Output range, inclusive: from the line containing "27: (317, 290, 1.48)" to the line containing "47: (332, 531, 1.52)". Restate those lines from the data below word for word and only those.

» **Stored items**:
[Start of Attachment]
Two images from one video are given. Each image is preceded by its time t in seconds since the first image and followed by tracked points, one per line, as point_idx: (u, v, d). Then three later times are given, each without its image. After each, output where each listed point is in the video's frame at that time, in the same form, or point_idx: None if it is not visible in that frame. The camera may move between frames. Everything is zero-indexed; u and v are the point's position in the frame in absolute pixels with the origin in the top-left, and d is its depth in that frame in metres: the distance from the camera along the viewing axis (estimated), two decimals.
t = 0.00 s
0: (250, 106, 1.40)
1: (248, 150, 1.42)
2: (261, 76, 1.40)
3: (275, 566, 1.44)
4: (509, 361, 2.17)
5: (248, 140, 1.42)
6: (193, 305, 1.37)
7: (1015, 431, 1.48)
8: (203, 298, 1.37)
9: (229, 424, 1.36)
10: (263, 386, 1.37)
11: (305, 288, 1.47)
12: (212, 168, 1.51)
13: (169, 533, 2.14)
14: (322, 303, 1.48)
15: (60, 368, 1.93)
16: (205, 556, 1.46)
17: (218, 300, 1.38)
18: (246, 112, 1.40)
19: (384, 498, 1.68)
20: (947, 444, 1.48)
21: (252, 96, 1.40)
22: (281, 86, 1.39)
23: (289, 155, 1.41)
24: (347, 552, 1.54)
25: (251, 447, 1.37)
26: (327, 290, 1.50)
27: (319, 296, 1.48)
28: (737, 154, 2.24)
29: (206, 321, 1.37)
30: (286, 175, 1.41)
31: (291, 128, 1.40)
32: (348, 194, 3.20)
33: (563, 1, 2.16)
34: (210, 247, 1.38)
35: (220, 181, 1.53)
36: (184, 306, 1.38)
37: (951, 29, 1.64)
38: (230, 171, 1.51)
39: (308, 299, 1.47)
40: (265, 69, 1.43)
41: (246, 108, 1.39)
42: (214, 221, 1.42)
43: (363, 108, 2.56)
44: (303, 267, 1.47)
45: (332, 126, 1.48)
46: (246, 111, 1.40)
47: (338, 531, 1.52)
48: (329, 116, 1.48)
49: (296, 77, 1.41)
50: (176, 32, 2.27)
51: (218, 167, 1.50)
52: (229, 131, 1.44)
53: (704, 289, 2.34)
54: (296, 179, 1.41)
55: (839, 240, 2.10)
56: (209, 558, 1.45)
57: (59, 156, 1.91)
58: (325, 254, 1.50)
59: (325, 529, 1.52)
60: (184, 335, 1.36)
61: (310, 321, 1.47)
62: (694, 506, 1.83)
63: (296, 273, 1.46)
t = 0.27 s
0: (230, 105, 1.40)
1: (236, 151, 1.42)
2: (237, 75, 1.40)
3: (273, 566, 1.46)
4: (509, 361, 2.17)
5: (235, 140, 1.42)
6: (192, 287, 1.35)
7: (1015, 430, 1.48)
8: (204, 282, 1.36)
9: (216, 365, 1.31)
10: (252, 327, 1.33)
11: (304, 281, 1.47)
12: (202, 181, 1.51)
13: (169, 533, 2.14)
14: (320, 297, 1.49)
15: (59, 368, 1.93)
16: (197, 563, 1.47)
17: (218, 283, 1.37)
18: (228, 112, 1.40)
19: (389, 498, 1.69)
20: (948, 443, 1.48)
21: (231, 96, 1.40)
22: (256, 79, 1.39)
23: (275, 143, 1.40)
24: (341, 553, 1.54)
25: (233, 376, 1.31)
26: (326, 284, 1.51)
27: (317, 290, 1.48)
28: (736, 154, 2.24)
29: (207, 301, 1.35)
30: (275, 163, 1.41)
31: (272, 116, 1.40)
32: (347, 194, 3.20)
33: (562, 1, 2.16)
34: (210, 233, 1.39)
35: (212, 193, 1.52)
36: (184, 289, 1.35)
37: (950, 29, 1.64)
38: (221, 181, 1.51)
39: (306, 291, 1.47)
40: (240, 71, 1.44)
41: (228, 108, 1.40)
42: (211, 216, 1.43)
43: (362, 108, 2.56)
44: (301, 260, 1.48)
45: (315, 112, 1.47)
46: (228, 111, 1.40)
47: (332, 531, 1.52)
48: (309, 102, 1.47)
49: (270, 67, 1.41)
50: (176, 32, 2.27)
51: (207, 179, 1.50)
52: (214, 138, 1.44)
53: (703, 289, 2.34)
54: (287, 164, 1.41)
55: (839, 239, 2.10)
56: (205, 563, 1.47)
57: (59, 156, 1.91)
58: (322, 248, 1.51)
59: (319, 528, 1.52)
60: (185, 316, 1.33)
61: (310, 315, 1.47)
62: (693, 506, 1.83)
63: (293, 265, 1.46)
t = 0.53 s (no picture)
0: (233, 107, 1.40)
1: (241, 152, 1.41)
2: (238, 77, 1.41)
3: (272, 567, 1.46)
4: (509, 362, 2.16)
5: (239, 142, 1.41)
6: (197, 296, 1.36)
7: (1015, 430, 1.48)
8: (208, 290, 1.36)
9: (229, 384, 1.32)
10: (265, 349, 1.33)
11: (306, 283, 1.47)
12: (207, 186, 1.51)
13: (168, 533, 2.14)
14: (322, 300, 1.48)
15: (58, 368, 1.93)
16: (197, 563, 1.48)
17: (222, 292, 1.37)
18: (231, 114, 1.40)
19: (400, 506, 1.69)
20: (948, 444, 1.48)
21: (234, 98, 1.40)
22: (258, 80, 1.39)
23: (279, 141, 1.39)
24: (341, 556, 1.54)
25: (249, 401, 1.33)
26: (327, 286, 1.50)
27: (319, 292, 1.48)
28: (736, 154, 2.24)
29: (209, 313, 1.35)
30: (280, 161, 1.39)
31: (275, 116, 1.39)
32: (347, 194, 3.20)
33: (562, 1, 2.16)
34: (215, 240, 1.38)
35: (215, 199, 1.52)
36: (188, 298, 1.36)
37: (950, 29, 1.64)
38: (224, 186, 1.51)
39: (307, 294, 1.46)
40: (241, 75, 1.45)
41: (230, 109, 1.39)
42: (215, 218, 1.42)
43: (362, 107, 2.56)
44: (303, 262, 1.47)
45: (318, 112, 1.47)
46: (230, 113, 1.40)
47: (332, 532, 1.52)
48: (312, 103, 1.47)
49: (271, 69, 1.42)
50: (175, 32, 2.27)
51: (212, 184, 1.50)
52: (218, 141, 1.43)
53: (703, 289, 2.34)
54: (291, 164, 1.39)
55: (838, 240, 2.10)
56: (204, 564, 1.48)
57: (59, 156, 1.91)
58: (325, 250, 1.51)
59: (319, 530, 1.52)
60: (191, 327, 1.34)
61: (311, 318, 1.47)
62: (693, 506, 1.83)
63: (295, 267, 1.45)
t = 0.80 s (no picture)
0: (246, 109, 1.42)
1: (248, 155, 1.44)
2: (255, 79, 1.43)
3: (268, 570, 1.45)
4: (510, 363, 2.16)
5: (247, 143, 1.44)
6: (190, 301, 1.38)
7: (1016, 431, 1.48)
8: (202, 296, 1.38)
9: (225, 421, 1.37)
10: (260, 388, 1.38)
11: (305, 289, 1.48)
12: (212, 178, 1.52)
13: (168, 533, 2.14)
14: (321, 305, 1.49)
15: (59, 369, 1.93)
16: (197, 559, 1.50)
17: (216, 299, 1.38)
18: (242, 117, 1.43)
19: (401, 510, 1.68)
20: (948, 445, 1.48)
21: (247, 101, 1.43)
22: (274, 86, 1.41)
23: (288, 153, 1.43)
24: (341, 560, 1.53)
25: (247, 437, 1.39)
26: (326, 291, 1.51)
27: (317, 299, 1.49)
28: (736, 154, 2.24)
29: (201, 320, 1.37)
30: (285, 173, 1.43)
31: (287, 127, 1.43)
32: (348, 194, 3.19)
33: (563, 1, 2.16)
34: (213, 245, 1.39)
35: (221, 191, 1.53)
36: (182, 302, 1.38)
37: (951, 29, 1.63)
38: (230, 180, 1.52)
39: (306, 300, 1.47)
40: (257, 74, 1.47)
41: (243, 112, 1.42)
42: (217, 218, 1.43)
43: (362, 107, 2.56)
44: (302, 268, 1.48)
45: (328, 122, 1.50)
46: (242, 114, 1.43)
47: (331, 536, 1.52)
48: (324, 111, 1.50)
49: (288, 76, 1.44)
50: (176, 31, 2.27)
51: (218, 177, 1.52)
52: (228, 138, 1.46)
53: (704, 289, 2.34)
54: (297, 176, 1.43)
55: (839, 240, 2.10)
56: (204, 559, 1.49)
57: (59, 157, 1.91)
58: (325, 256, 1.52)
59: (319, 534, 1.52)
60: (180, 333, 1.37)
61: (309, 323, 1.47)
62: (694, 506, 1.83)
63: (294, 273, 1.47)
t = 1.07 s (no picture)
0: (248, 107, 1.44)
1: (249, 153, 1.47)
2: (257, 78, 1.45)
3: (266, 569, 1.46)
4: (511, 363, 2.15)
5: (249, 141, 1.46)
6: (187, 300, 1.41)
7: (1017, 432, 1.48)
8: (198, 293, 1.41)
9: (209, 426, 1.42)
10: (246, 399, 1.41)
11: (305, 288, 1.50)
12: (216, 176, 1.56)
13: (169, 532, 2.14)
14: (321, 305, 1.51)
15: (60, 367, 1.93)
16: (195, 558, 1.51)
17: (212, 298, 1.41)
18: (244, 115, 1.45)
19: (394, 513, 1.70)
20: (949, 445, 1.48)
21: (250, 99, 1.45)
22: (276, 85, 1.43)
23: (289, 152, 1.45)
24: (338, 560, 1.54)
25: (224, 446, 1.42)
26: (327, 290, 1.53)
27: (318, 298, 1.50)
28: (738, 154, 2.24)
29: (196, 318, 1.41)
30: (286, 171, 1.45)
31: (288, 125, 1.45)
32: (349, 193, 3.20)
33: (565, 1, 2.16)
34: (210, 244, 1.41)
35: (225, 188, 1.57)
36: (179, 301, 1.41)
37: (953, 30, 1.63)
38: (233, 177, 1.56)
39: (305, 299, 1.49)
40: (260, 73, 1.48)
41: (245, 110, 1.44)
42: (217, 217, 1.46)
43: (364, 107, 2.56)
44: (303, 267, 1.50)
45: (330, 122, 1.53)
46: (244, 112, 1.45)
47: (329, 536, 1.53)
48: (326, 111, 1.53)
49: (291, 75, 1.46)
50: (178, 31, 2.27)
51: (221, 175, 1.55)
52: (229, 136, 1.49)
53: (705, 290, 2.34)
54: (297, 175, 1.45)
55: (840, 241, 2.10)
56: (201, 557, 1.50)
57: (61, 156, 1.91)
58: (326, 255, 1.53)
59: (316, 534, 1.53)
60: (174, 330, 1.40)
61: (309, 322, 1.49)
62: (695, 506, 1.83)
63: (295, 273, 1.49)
[End of Attachment]
[Start of Attachment]
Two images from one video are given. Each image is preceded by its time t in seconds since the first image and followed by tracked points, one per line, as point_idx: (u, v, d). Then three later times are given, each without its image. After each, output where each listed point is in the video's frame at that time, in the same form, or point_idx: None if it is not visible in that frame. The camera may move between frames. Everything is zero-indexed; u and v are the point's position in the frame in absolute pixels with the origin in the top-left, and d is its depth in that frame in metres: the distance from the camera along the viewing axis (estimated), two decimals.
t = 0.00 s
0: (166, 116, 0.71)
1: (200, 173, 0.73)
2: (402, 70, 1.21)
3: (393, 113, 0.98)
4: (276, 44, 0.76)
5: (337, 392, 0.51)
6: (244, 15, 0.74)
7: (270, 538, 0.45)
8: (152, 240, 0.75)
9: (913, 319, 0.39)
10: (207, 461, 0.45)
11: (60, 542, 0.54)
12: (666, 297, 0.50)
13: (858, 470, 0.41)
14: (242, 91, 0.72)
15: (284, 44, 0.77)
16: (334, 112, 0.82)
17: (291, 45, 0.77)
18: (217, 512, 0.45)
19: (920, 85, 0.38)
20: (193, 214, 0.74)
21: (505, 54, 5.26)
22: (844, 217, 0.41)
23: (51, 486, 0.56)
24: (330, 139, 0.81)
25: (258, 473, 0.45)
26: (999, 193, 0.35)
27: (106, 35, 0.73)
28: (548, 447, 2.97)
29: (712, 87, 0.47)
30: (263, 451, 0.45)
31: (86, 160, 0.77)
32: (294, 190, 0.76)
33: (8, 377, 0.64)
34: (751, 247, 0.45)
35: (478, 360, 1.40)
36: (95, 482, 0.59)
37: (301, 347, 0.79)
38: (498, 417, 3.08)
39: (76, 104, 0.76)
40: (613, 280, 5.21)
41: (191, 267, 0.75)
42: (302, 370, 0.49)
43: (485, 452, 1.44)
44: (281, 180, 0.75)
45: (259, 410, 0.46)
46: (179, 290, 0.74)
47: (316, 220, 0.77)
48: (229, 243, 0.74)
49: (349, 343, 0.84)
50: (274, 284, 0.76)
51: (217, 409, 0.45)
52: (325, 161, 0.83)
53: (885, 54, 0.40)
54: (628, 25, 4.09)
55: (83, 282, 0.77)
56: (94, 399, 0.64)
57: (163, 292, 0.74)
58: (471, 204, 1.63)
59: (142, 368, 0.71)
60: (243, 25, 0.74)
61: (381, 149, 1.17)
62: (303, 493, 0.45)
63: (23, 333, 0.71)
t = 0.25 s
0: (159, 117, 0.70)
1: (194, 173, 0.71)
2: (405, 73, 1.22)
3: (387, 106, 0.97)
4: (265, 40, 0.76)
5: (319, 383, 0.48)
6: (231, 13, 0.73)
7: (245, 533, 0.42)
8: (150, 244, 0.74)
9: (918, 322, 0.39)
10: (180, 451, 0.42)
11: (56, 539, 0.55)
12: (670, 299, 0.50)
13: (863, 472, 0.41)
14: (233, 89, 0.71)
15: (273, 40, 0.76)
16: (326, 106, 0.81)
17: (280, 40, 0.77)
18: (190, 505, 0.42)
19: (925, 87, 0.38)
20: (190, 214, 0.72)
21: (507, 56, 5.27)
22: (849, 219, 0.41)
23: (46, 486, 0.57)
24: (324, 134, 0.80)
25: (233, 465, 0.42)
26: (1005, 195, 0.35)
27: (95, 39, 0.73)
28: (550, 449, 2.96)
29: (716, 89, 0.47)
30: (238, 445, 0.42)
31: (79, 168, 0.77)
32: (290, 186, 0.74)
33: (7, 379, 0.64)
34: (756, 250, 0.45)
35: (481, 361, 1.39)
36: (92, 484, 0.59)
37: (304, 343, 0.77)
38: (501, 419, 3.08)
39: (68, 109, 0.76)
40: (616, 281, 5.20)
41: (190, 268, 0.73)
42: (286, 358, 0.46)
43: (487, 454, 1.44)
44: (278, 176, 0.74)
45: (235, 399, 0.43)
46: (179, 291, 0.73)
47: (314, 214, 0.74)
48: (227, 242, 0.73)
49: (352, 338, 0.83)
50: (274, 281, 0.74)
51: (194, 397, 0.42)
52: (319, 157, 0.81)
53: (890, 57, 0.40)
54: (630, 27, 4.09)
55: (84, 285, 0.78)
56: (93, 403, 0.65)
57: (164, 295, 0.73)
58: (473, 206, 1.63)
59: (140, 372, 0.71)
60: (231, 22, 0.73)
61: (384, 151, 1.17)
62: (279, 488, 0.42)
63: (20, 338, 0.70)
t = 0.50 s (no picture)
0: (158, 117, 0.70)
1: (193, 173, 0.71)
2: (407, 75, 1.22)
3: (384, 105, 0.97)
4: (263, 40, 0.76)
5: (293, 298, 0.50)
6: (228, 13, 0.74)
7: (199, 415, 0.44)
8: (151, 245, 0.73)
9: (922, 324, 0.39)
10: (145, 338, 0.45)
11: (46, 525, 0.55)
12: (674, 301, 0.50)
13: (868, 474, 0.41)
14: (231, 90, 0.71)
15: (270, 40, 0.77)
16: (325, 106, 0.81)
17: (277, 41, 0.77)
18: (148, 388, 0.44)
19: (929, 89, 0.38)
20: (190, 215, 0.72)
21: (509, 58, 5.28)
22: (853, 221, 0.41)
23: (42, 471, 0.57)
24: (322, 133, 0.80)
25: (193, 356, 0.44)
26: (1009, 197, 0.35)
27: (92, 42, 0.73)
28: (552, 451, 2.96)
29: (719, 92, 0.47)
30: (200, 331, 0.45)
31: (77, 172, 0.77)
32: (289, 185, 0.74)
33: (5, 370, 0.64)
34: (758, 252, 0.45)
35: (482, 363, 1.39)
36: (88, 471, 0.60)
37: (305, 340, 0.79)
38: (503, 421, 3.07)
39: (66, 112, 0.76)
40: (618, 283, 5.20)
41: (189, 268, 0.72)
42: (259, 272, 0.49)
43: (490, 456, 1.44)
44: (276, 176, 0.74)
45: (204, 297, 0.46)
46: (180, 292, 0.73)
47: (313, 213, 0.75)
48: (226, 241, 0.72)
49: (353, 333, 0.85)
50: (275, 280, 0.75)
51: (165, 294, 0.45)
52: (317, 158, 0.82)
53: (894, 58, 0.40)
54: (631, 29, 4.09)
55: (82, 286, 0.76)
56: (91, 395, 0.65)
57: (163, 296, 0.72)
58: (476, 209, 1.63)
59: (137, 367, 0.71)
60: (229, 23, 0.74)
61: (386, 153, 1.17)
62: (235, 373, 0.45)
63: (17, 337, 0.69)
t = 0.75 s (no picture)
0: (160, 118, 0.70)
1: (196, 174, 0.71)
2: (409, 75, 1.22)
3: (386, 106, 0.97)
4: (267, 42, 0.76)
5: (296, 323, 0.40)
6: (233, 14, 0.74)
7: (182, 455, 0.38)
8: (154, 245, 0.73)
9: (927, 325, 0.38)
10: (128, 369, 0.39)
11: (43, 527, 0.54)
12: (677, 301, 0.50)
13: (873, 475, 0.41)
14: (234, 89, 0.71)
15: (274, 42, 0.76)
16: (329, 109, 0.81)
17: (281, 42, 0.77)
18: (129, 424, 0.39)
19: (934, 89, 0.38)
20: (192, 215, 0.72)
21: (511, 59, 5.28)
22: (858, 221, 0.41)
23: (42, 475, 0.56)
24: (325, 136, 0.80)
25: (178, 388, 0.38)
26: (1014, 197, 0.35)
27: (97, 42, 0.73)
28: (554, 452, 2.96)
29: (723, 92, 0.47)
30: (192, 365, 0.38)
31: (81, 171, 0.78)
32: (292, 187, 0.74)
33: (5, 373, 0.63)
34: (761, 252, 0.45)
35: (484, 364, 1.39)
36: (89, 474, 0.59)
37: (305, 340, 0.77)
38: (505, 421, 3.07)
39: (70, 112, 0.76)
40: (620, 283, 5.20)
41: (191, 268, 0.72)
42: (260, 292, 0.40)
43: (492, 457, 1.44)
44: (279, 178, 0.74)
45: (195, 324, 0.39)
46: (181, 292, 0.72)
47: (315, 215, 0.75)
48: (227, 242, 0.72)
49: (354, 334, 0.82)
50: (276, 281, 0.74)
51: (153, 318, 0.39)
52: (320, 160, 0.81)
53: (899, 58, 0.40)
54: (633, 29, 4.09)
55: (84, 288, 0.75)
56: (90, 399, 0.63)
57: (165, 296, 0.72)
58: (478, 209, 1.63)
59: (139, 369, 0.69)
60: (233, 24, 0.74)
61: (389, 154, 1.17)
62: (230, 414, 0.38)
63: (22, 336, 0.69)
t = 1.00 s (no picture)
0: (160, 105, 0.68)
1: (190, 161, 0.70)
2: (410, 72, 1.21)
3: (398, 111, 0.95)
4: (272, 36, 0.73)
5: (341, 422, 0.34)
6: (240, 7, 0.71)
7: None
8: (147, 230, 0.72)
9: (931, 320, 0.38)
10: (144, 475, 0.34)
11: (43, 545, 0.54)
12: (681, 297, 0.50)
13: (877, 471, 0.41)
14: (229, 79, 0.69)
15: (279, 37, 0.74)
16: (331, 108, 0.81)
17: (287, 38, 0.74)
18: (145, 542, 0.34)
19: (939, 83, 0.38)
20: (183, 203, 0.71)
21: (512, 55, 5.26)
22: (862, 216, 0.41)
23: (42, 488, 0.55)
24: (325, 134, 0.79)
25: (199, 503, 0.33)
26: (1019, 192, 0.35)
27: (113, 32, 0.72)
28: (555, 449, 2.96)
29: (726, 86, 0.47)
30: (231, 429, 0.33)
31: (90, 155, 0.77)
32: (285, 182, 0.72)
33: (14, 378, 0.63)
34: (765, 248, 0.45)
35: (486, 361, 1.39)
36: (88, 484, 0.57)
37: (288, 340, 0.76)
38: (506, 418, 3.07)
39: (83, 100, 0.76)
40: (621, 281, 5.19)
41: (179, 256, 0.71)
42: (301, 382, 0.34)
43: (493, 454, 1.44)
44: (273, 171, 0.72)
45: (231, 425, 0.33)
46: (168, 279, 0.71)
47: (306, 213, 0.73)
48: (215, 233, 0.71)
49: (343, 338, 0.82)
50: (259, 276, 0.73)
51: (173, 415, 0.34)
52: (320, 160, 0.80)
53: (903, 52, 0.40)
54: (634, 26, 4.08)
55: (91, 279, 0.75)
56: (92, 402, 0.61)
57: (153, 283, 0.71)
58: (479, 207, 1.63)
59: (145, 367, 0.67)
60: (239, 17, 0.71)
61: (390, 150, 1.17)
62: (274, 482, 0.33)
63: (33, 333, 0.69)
[End of Attachment]
» **Task solution**:
27: (317, 290, 1.48)
28: (736, 154, 2.24)
29: (207, 301, 1.35)
30: (275, 163, 1.41)
31: (272, 116, 1.40)
32: (347, 194, 3.20)
33: (562, 1, 2.16)
34: (210, 233, 1.39)
35: (212, 193, 1.52)
36: (184, 289, 1.35)
37: (950, 29, 1.64)
38: (221, 181, 1.51)
39: (306, 291, 1.47)
40: (240, 71, 1.44)
41: (228, 108, 1.40)
42: (211, 216, 1.43)
43: (362, 108, 2.56)
44: (301, 260, 1.48)
45: (315, 112, 1.47)
46: (228, 111, 1.40)
47: (332, 531, 1.52)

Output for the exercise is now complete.